The discussions around Plan Downtown focus on four pillars. The first, how to make Downtown Houston the greatest place to be, delves into how to energize connections between centers of activity, what attractions need to be developed and how to position Downtown as an authentic, no-planning leisure destination. Mike Waterman, president of the Greater Houston Convention and Visitors Bureau and executive vice president of Houston First, discusses this and more in this interview.

 

Q: What are you most proud of about Downtown Houston?
A: For Houston First, that’s Avenida Houston — three years in the making. We had the opportunity to unveil it during the Super Bowl, which was magical. We had 1.3 million people experience the whole area, and the reviews were spectacular.

 

Q: Why was it so important to develop this area?
A: The George R. Brown Convention Center really didn’t have a front door. The eight-lane bus access road made sense when there wasn’t as much activity, when Discovery Green wasn’t there. Turning this into six lanes of pedestrian friendly space, plus four restaurants and hotels is a game changer for Houston and Discovery Green. There are 12 restaurants within a block of the GRB that weren’t there four months ago. That’s an amazing asset for the city, residents and visitors.

 

Q: Talk about ways that different areas of Downtown can be connected and
energized.
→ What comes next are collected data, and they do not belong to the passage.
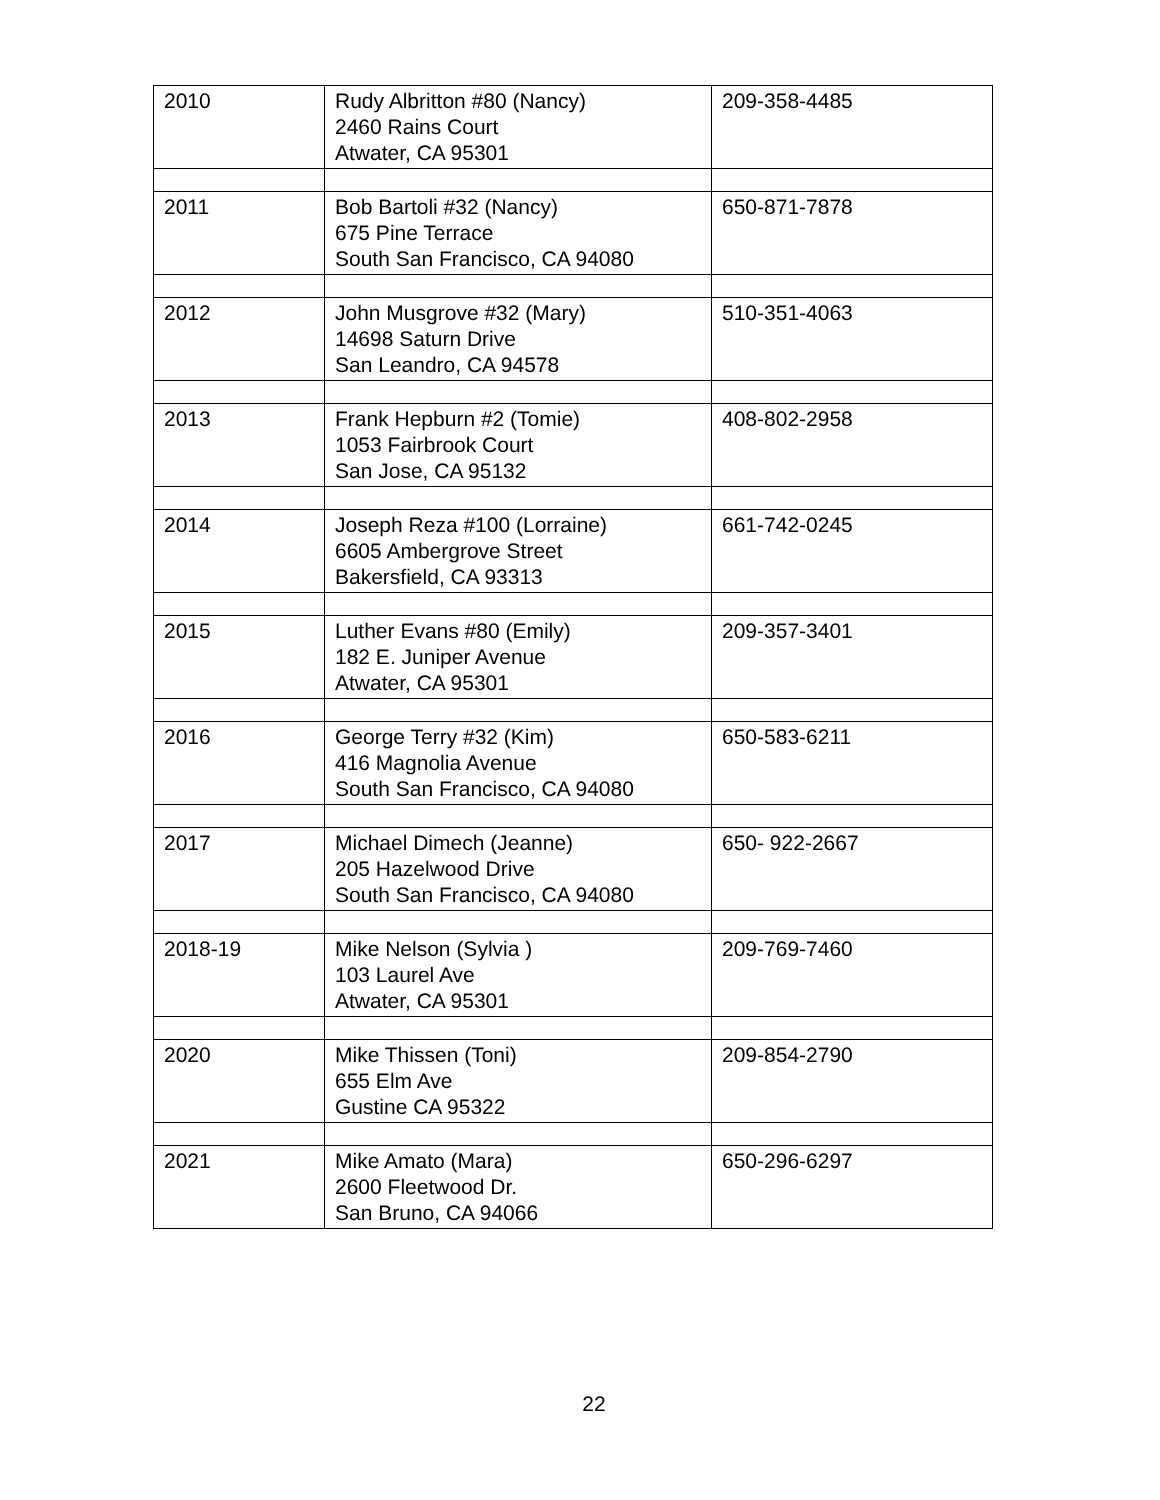| 2010 | Rudy Albritton #80 (Nancy) 2460 Rains Court Atwater, CA 95301 | 209-358-4485 |
| 2011 | Bob Bartoli #32 (Nancy) 675 Pine Terrace South San Francisco, CA 94080 | 650-871-7878 |
| 2012 | John Musgrove #32 (Mary) 14698 Saturn Drive San Leandro, CA 94578 | 510-351-4063 |
| 2013 | Frank Hepburn #2 (Tomie) 1053 Fairbrook Court San Jose, CA 95132 | 408-802-2958 |
| 2014 | Joseph Reza #100 (Lorraine) 6605 Ambergrove Street Bakersfield, CA 93313 | 661-742-0245 |
| 2015 | Luther Evans #80 (Emily) 182 E. Juniper Avenue Atwater, CA 95301 | 209-357-3401 |
| 2016 | George Terry #32 (Kim) 416 Magnolia Avenue South San Francisco, CA 94080 | 650-583-6211 |
| 2017 | Michael Dimech (Jeanne) 205 Hazelwood Drive South San Francisco, CA 94080 | 650- 922-2667 |
| 2018-19 | Mike Nelson (Sylvia ) 103 Laurel Ave Atwater, CA 95301 | 209-769-7460 |
| 2020 | Mike Thissen (Toni) 655 Elm Ave Gustine CA 95322 | 209-854-2790 |
| 2021 | Mike Amato (Mara) 2600 Fleetwood Dr. San Bruno, CA 94066 | 650-296-6297 |
22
How is this achieved?
A: There are pockets of Houston that have unique characteristics. Still, they need to be connected. EaDo is a classic example of an area that’s up and coming. But the freeway is a barrier. Do we light it? Paint it? How do we make the barrier go away or become an attractor rather than a detractor? METRORail has achieved connecting EaDo to Downtown Houston, but there’s more we can do. If we think about all the pockets in and around Downtown such as Market Square Park, Theater District, Museum District, Avenida Houston and Midtown, all of these can be connected through programming or ease of access. It would make the city more vibrant.
Someone told me that Houston was designed by engineers — its grid pattern is very efficient and it makes a lot of sense. Our job now is to add some character back in so there’s ease of moving from one area into another — from Market Square Park to the Theater District to Buffalo Bayou Park and the bayou down to Discovery Green.

 

Q: What new attractions would you like to see in Downtown and why?
A: We’re working on opportunities to program and activate the city, primarily
around Discovery Green. Festivals are a great way to achieve this. Think about the Fountains of Bellagio in Las Vegas, the Eiffel Tower in Paris or the Sydney Opera House. All these landmarks have created a gathering place that’s of wide interest. Houston is ripe for a destination like this as well. What if it were a lighting, pyrotechnics, 3D spectacle that activated the area around GRB? Something authentic to Houston. It would give another reason for people to come to Downtown Houston.

 

Q: Why should Downtown be a no-planning destination? A place where people can come without an agenda and find lots of things to do.
A: I think it’s extremely important. Downtown Houston is seen already as the place to do business. The leisure piece is newer in our history and evolution. In New York and Chicago, for example, you can visit without a plan and find infinite things to do. In Houston, we have more work to do on that front.

 

Q: Name buildings, areas or landmarks that you feel are being underutilized: How would you activate them?
A: The Cheek Neal Coffee Building in Eado is beautiful and ripe with opportunity. I’d love to see it turn into a farmers market. The JP Morgan Chase Building, where we have an observatory (or had it), has been closed to the public for a variety of reasons. Most cities have some sort of place where you can get a bird’s eye view of the city that attracts tourists and visitors. Houston doesn’t have that. Sam Houston Park is another diamond in the rough. Much like GRB, it doesn’t have a front door. The historic homes are really fun and interesting, but I think programming and activations could really liven the space.